Go to the line containing "Page size: 1500x1125." in the records below. Repeat it and the lines after it exactly, all the way to the end.
═══
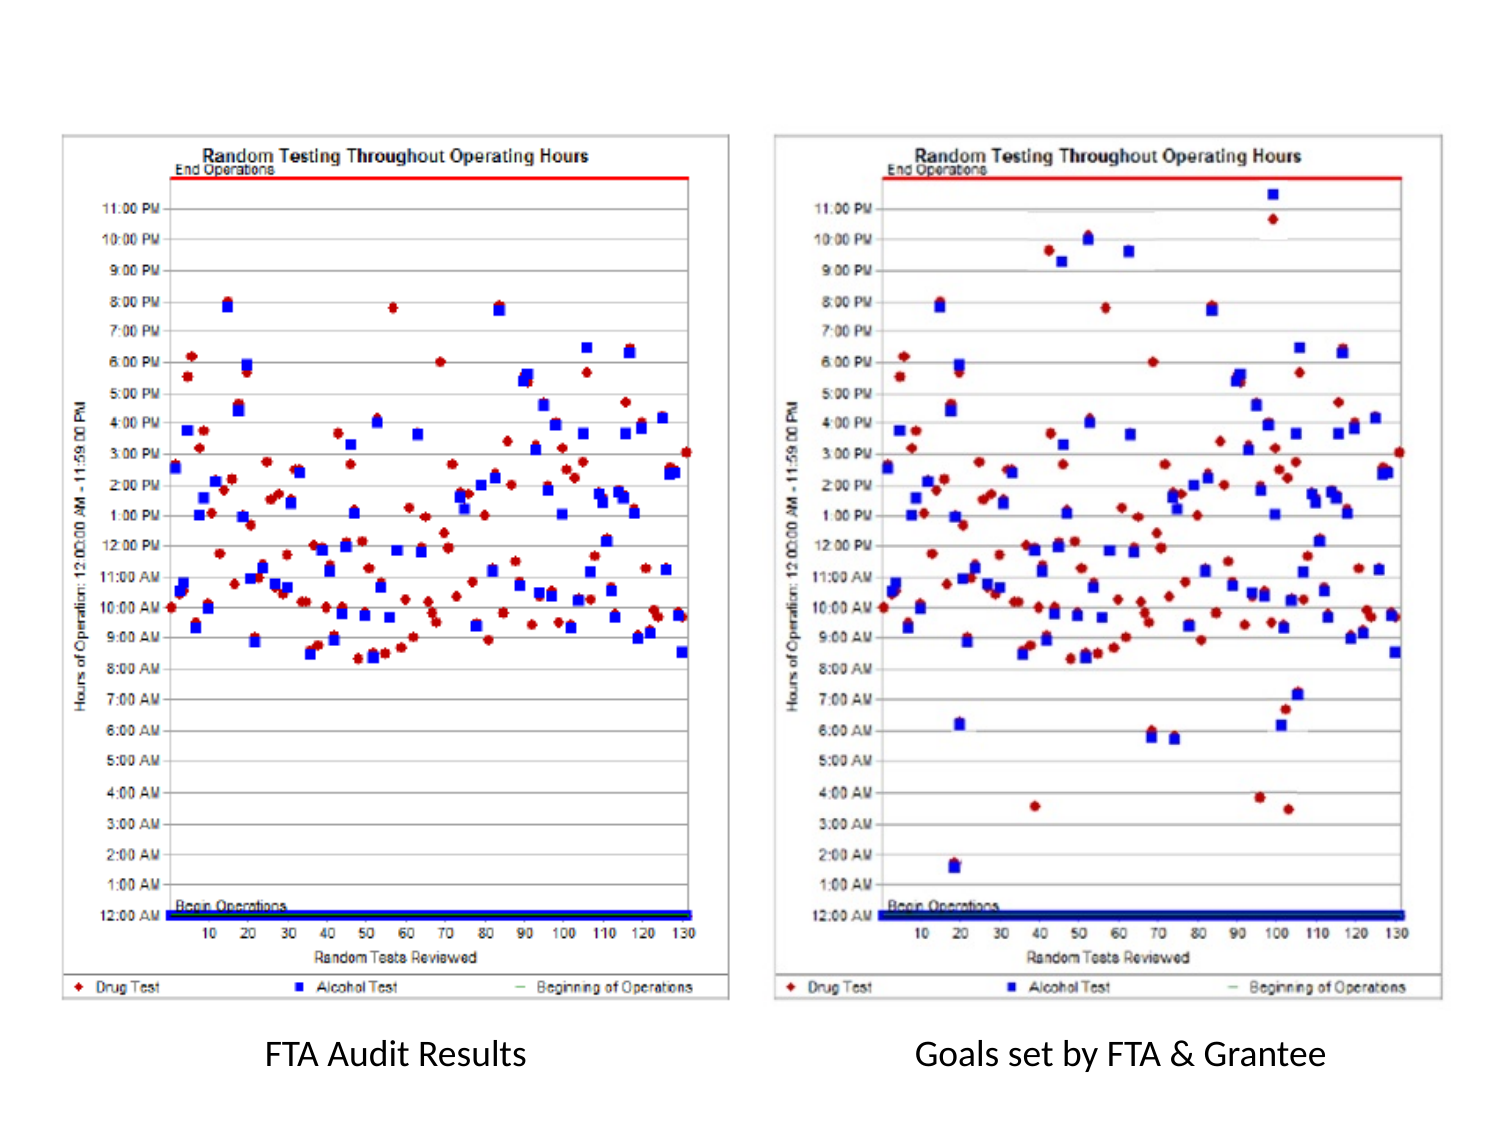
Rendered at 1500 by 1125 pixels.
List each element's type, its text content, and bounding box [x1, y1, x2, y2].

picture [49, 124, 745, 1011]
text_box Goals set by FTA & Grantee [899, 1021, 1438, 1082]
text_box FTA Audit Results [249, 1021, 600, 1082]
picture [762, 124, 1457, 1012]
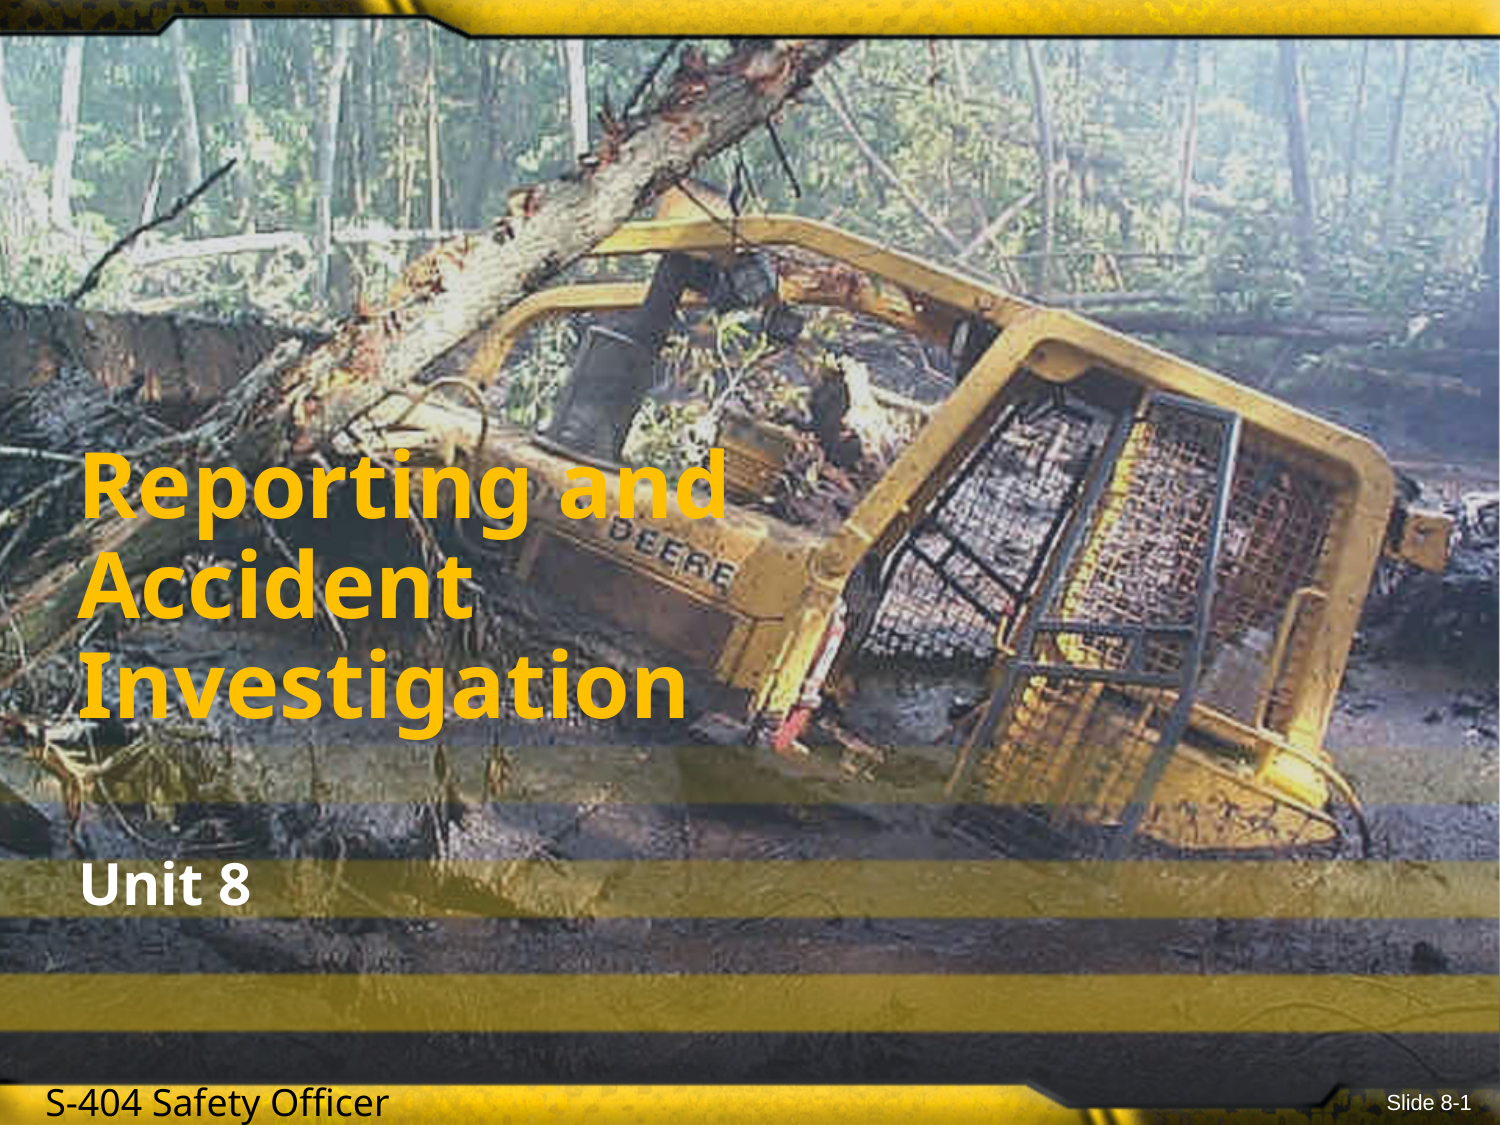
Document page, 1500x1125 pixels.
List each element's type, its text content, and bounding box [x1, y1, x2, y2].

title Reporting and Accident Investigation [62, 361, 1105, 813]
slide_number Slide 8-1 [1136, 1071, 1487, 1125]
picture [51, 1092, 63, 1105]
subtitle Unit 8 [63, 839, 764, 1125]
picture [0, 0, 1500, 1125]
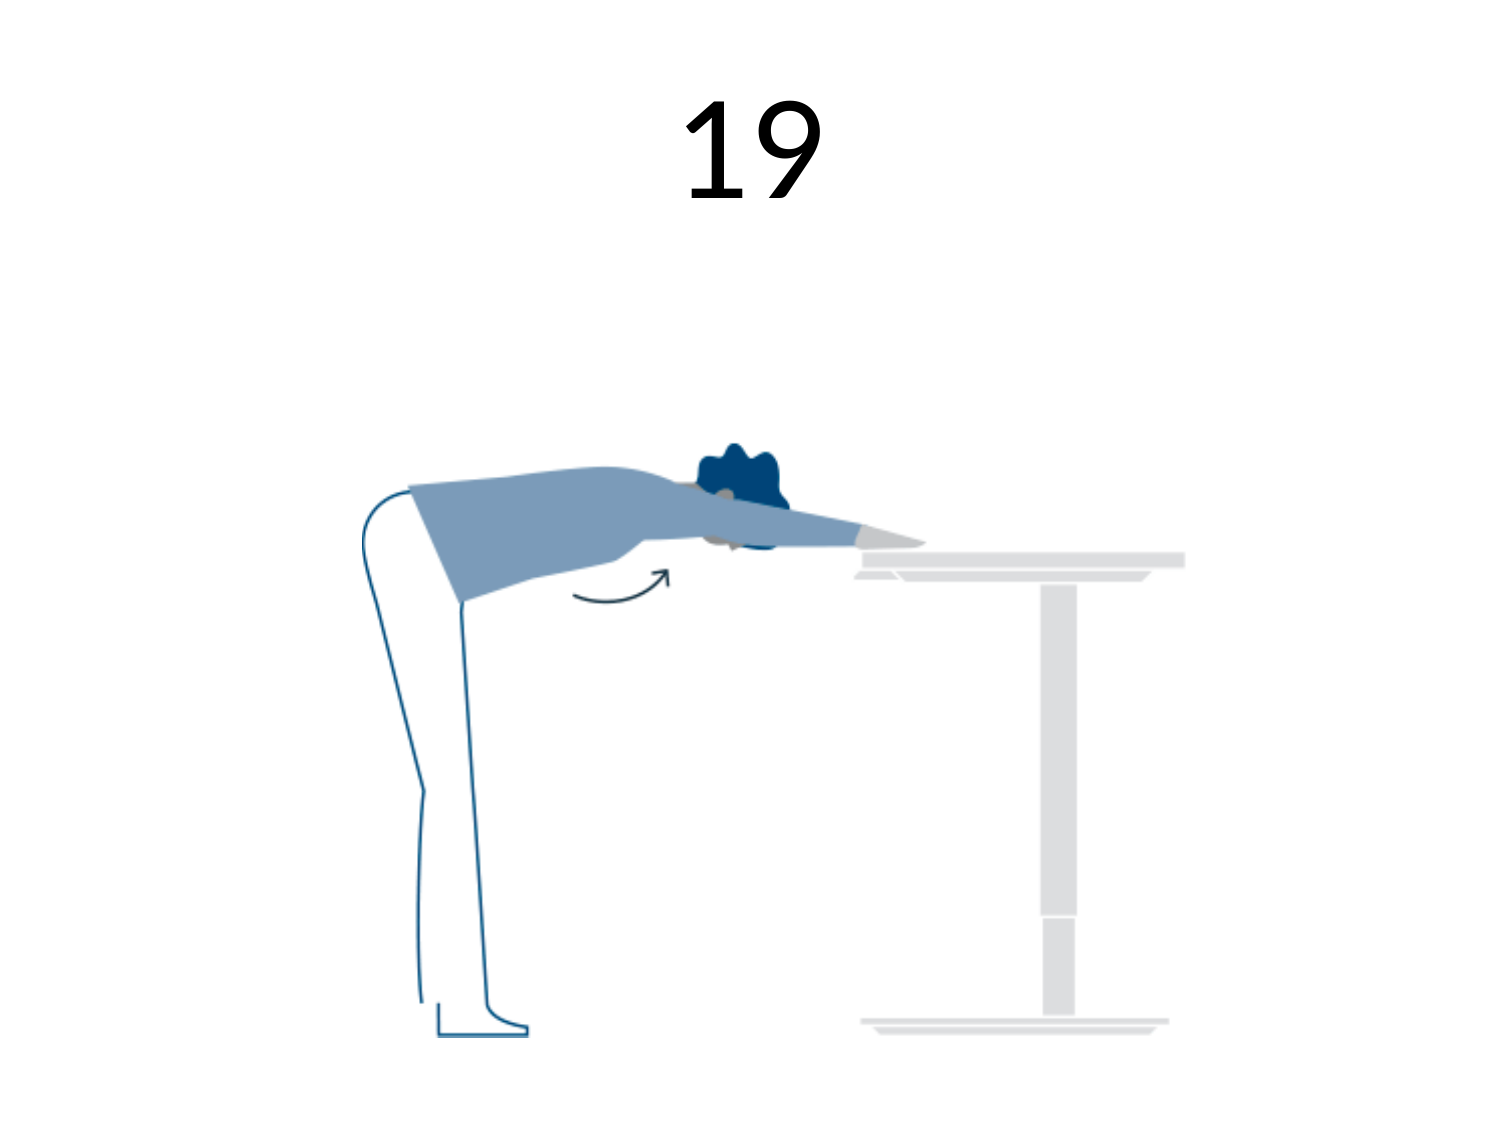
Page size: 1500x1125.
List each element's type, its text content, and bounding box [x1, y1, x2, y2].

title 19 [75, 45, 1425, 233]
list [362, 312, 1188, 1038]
═══
EXERCISE SOLUTION:
Page size: 1500x1125.
List each element's type, its text content, and bounding box [x1, y1, x2, y2].

title 19 [75, 45, 1425, 233]
list [362, 312, 1188, 1038]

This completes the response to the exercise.